Few important points:
* Never drop any value from stored key table, unless redoing full (non-qvd) load from datasource
* Avoid NULL values and extra spaces in native keys
* Each application that stores QVD fact tables should have it's own key storage. For example you can't use keys generated by sales qvw in finance qvw.
* Keys that are created during join load where order is not well defined - I'm not yet sure how it affects but I *guess* it is okay. Needs attention, though.

Feedback?

7 Replies
Not applicable

Hello Tanel,

this sounds good and is worth to be looked at more closer. Give us some time for testing.

Regards, Roland

Not applicable

Sounds good. Have you had any problem using that?

rwunderlich
Partner Ambassador/MVP
Partner Ambassador/MVP

It's very creative and I like the idea. However, it sound very fragile. If the key storage gets out of synch, like for example when moving a qvd from prod to test, or restoring from a backup, the model breaks.

I generally do optimized loads and then create the autonumbered keys using a join resident for the entire model at load time. Have you tried the timing of that technique?

-Rob

Not applicable

Hi Rob,

I didnt get how you do the autonumbered keys using a join resident. Can you post some code snnipet? However, this should be the last load, without storing the autonumbered key in a qvd file, right?

rwunderlich
Partner Ambassador/MVP
Partner Ambassador/MVP

Yes, the autonumbering is done last, after the qvds are loaded. The join looks like this:

SalesFact:

LOAD * FROM Sales.qvd (qvd);

JOIN (SalesFact)

LOAD DISTINCT

          CustomerID,

          CompanyID,

          AutoNumber(CustomerID & '|' & CompanyID, 'Customer') as %SalesKey

RESIDENT SalesFact

;

Important note -- the DISTINCT keyword will cause the SalesFact table to be DISTINCT -- no duplicate rows.

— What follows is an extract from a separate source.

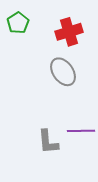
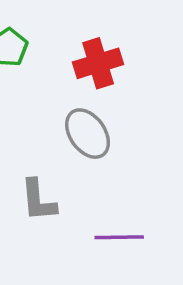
gray L-shape: (48, 142) -> (38, 200), moved

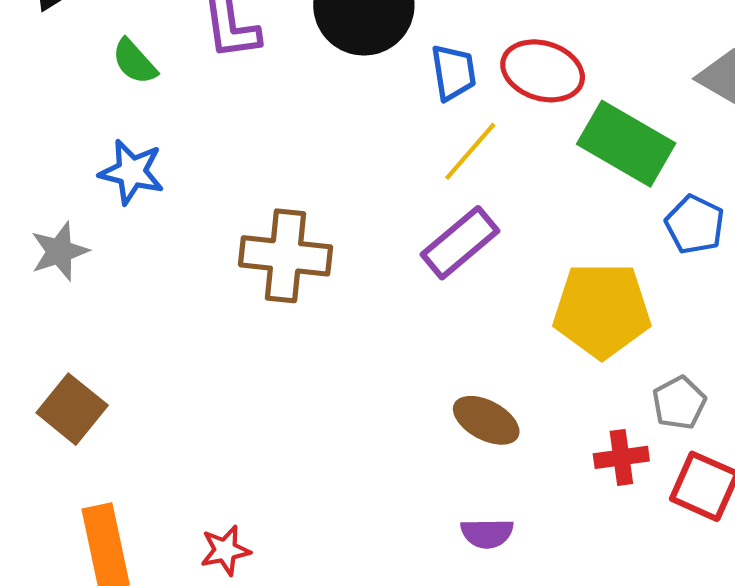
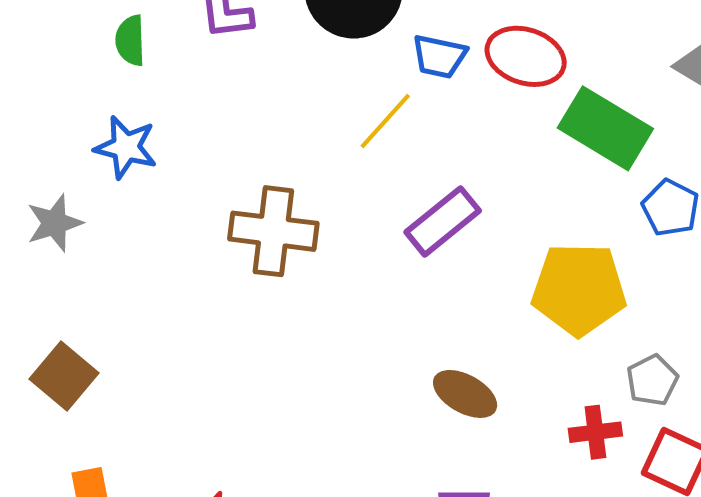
green semicircle: (134, 62) -> (130, 40), turned 39
blue trapezoid: (453, 72) -> (439, 56), turned 110
yellow line: (470, 151) -> (385, 121), moved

So this technique only works if the rows have guaranteed uniqueness, like a promary key.

-Rob

http://robwunderlich.com

Michael_Reese
Employee
Employee

I have found that it is faster to load the qvd into a temp table first, then do a noncatenate load * into the final table with the autonumber field.  Then drop the temp table.

tmpSalesFact:

LOAD <list fields explicitly>

FROM Sales.qvd (qvd);

SalesFact:

LOAD

     AutoNumber(CustomerID & '|' & CompanyID, 'Customer') as %SalesKey,

     *

RESIDENT tmpSalesFact

;


Drop table tmpSalesFact;

Anonymous
Not applicable

 

You can do a sequencial load:

SalesFact:
load
AutoNumber(CustomerID & '|' & CompanyID, 'Customer') as %SalesKey,
*
; LOAD <list fields explicitly> FROM Sales.qvd (qvd);

In my test, it's the fastest way (greater than left join or load temp table), even it's not a optimezed load.